Côte d'Ivoire

Migrations : deux nouveaux postes de police frontaliers au Nord-est de la Côte d’Ivoire

Ils ont été mis en place à la faveur de deux projets financés par le ministère fédéral allemand des Affaires étrangères.

L’Allemagne a financé la construction et l’équipement de deux nouveaux postes de police frontaliers au Nord-est de la Côte d’Ivoire, à la frontière avec le Ghana, afin de lutter contre le trafic d’êtres humains et la migration irrégulière. Réalisés par l’Organisation internationale pour les migrants (OIM), ces deux postes sont situés à Soko et Takikr, deux localités « stratégiques », a indiqué l’agence onusienne spécialisée, ajoutant qu’ils serviront de points de passage terrestre entre les deux pays.La mise en place de deux postes fait partie de deux projets portés par l’OIM, et financés par le ministère fédéral allemand des Affaires étrangères, a-t-on relevé. Ces projets sont respectivement intitulés « Renforcer les capacités des autorités de Côte d’Ivoire et apporter une réponse intégrée à la traite des êtres humains et au trafic illicite de migrants » (COCOTIP) et « Renforcer la sécurité frontalière et la résilience des communautés frontalières dans le Golfe de Guinée » (GFFO).

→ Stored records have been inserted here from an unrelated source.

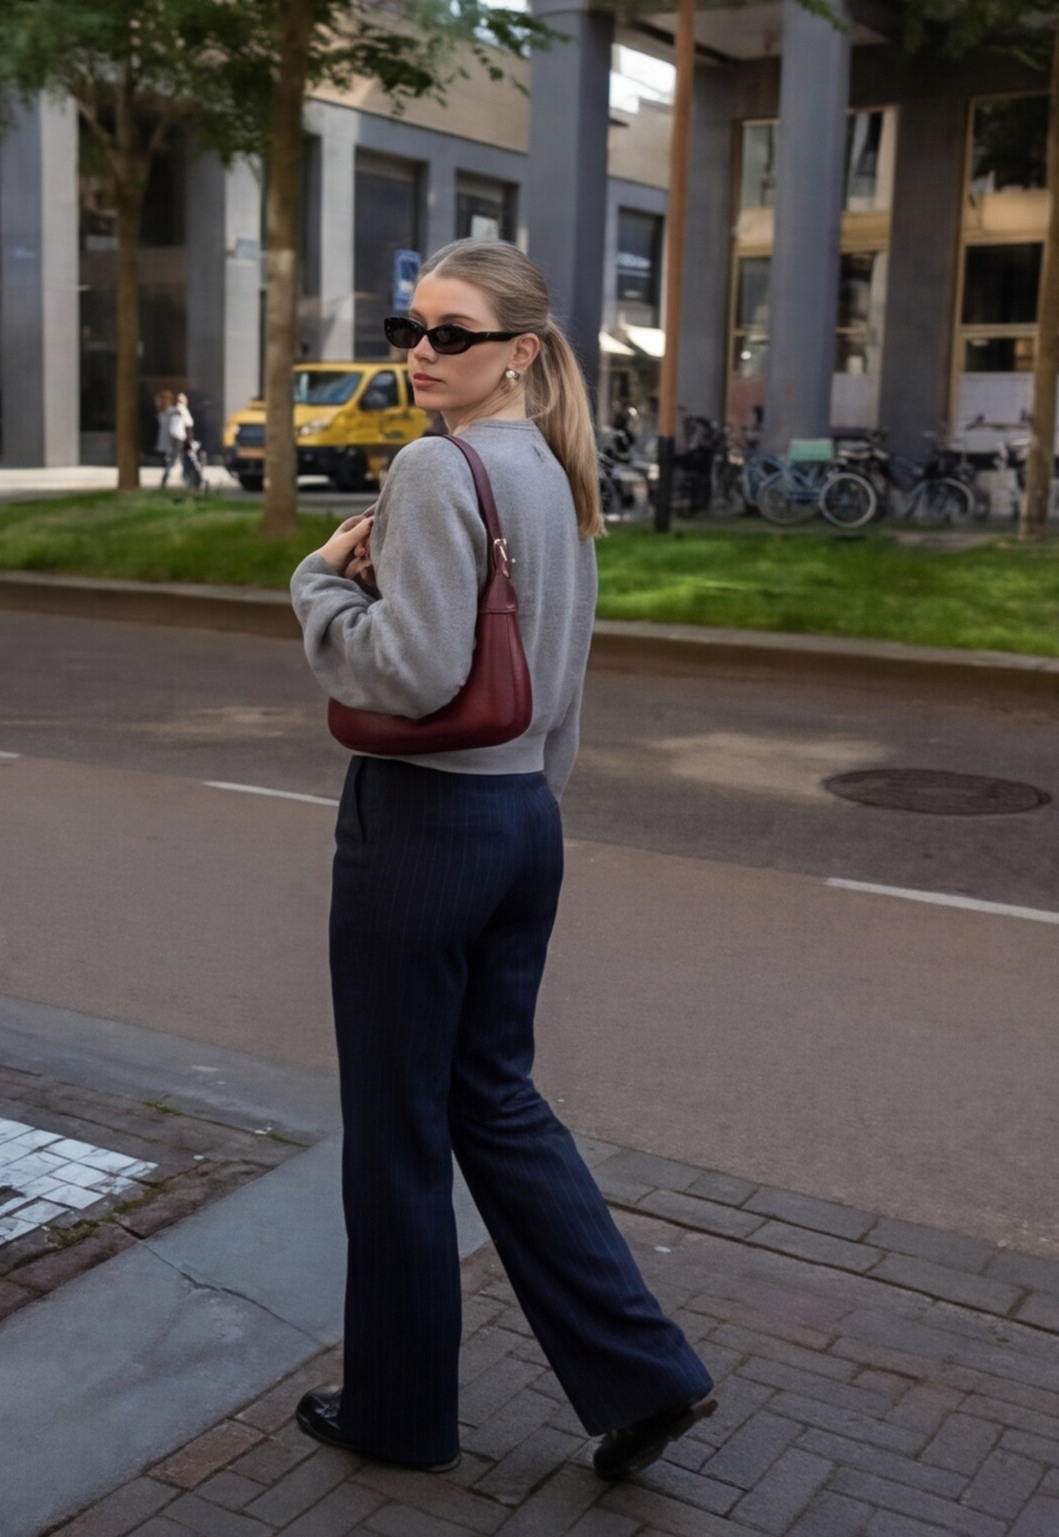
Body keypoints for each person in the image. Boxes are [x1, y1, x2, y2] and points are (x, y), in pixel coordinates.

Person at [289, 239, 714, 1482]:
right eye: (409, 328)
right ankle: (645, 1371)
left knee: (399, 1128)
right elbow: (561, 681)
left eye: (452, 334)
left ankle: (399, 1412)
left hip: (422, 826)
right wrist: (526, 805)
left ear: (519, 351)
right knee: (495, 1100)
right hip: (524, 819)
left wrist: (316, 586)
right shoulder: (552, 471)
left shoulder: (437, 467)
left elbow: (413, 670)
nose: (421, 352)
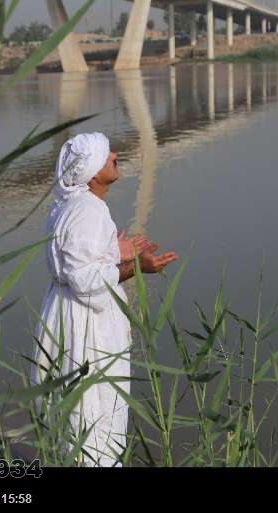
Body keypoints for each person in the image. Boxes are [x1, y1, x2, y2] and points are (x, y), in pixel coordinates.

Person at [31, 132, 178, 466]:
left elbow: (84, 272)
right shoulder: (88, 211)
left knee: (76, 415)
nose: (114, 154)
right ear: (92, 171)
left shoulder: (68, 207)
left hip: (64, 312)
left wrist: (130, 263)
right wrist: (123, 256)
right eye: (105, 153)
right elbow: (85, 281)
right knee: (95, 415)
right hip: (88, 328)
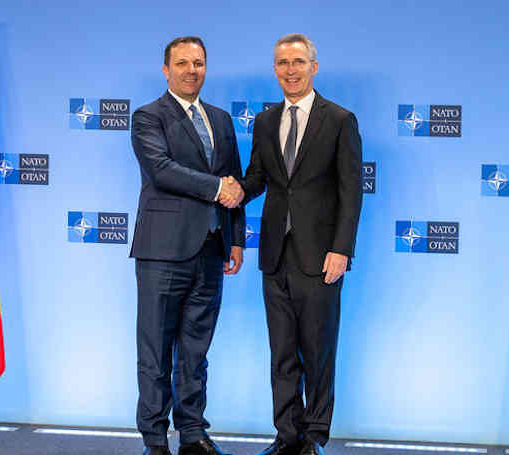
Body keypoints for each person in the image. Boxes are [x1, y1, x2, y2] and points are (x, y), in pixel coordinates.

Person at [240, 33, 363, 455]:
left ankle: (313, 438)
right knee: (282, 355)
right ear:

COCOTIP, vise, selon l’OIM, à renforcer les capacités opérationnelles et techniques des autorités ivoiriennes pour identifier, enquêter et référer les cas de traite de personnes et de trafic illicite de migrants. Il s’agit aussi d’améliorer les capacités des acteurs concernés à fournir aux victimes une assistance et une protection adéquates, de manière coordonnée.

D’envergure régionale, le projet GFFO est déployé dans des régions frontalières septentrionales de quatre pays du Golfe de Guinée (Togo, Bénin, Côte d’Ivoire et Ghana). En effet, ces pays craignent une propagation du terrorisme depuis le Sahel vers leurs territoires septentrionaux. La menace djihadiste, initialement localisée dans des pays sahéliens enclavés comme le Mali, le Burkina Faso et le Niger, commence à s’étendre vers les pays du Golfe de Guinée.

Les interventions du projet GFFO ont porté sur la rénovation et la construction de postes de police frontaliers, la fourniture d’équipements de patrouille et la construction d’installations d’eau, d’assainissement et d’hygiène. Ce projet a été conçu pour le contrôle des mouvements avec les données du flux migratoire, l’amélioration des mécanismes d’intervention d’urgence en matière de santé publique aux frontières, le renforcement de l’engagement et de la coopération avec les communautés frontalières et le renforcement de la coopération entre les pays du Golfe de Guinée.

Dans plusieurs pays africains, les frontières terrestres sont devenues des points de jonction entre les actions des États en matière de sécurité, d’économie, d’infrastructures et de commerce, selon l’OIM.